Months and years passed before I could admit to my failures on that trip. Memories of my one and only canoe trip on Wisconsin soil still pack a potent punch for me. When I struggle to fast as a spiritual discipline (apparently still afraid I will mysteriously starve to death in just 24 hours), I am reminded of that excursion. When I work in Ecuadorian classrooms surrounded by children whose diet borders on malnutrition, I think back to my reluctance to learn while I was hungry. And when griping about any sort of deprivation in my normally comfortable life, the paltry meals we cooked 30 years ago in those renovated coffee cans over pathetic little fires come back to haunt me.
The wilderness is a classroom of epic proportions. God used it on the Israelites’ 40-year “camping trip” to teach them to depend more on him (Exodus 15-40). And God used it to teach me about serving others on a five-day canoe trip, precisely because I found that I felt so empty when I did not put others before myself. I sometimes wish for a re-do of that trip, for a chance to actually serve despite my discomfort–keeping in mind Jesus’ example of service on the overwhelmingly stressful eve of his crucifixion.

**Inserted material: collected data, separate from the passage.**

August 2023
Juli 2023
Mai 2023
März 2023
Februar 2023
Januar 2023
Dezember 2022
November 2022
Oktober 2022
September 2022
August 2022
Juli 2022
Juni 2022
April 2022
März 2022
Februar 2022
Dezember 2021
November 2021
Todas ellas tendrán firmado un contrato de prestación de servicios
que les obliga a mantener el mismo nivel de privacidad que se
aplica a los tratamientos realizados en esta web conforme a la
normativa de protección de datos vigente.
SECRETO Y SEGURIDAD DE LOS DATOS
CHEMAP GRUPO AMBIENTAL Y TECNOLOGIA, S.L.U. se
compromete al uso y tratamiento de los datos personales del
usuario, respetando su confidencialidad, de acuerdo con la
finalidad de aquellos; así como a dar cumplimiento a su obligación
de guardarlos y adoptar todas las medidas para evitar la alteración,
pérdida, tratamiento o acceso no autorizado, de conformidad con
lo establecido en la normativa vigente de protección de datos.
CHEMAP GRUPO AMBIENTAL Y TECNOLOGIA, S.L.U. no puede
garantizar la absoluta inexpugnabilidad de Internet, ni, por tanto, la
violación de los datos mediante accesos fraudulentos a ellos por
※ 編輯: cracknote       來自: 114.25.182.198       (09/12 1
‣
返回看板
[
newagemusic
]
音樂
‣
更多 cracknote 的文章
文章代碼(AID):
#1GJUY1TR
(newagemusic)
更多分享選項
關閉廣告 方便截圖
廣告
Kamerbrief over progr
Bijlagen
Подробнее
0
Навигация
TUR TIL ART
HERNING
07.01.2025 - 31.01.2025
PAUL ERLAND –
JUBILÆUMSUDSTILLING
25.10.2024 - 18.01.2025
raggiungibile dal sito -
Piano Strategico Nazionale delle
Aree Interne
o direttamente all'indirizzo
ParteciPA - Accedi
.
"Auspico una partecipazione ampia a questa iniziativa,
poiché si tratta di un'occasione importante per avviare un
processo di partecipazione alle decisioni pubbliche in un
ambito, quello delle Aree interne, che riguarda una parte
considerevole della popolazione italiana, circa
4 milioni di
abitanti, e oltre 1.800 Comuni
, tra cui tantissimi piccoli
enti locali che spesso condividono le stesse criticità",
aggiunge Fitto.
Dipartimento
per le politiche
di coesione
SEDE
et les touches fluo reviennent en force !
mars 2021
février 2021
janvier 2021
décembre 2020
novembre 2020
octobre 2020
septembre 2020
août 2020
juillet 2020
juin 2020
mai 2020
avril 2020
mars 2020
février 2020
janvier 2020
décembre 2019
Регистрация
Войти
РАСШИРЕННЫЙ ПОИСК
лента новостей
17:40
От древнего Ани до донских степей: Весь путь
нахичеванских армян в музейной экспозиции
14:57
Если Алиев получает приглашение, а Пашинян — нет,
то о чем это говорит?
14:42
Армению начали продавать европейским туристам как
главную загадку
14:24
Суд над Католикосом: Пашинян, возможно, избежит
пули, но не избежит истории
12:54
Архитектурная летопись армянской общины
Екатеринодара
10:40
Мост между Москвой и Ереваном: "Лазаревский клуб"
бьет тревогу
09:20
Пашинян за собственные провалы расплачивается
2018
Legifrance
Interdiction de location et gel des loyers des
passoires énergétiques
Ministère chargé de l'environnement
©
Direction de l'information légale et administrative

Using “food stress” as a means to self-exploration has fallen into disrepute these days, and thankfully so. Many argue that knowingly withholding food from participants is manipulative and unethical. Having said that, however, I cannot deny the lessons food stress revealed about my sinful nature on a Wisconsin river thirty years ago. The cold rain that dogged my days on that trip mirrored the self-serving chilliness in my heart.
That selfish nature still surfaces if I get pushed too far out of my comfort zone, though many years of family and ministry have thankfully increased what I consider comfortable. I pray that God will continue to stretch these self-imposed boundaries so that I can more closely follow that example Jesus gave when he washed the disciples’ feet (John 13:3-17).